◆ INSTRUCTIONS TO FOLLOW:
The response should be an exact copy of the records, with the pictures removed.

◆ DATASET CONTENT:
╔══

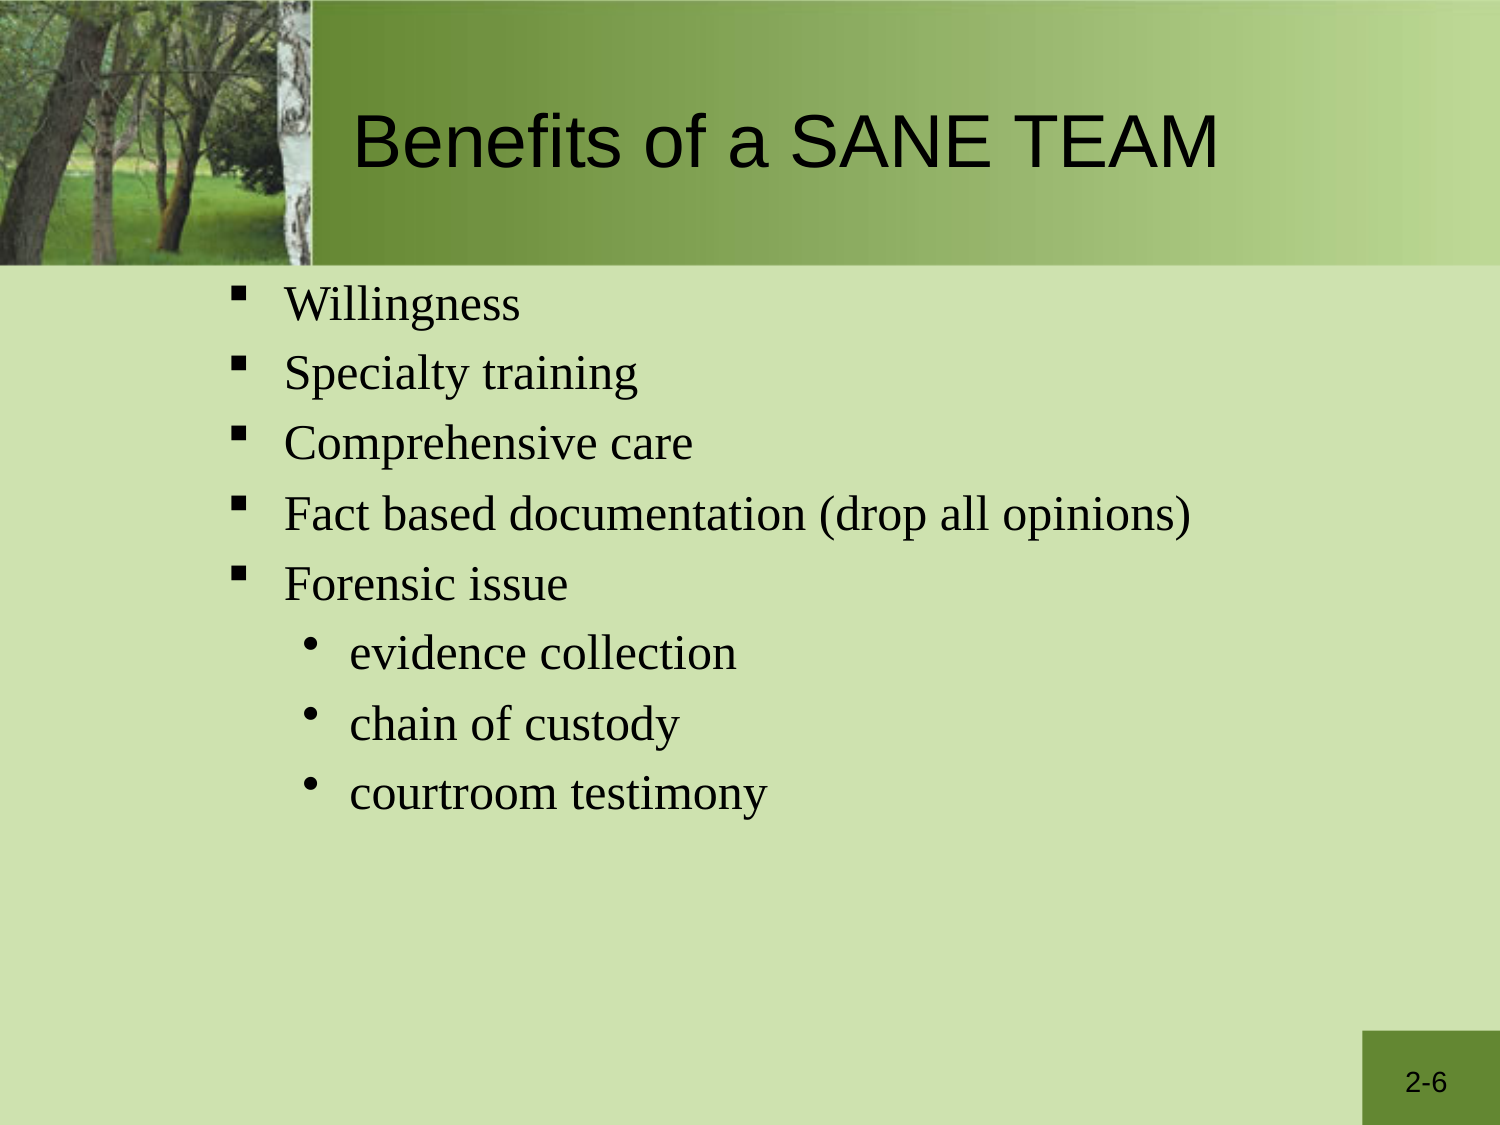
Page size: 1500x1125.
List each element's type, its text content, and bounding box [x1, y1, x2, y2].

title Benefits of a SANE TEAM [337, 24, 1438, 250]
slide_number 2-6 [1149, 1031, 1463, 1107]
picture [0, 0, 1500, 1125]
list Willingness Specialty training Comprehensive care Fact based documentation (drop all opinions) Forensic issue evidence collection chain of custody courtroom testimony [212, 262, 1488, 1000]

╚══

◆ COMPLETED TASK:
Page size: 1500x1125.
List each element's type, its text content, and bounding box [x1, y1, x2, y2].

title Benefits of a SANE TEAM [337, 24, 1438, 250]
slide_number 2-6 [1149, 1031, 1463, 1107]
picture [0, 0, 1500, 1125]
list Willingness Specialty training Comprehensive care Fact based documentation (drop all opinions) Forensic issue evidence collection chain of custody courtroom testimony [212, 262, 1488, 1000]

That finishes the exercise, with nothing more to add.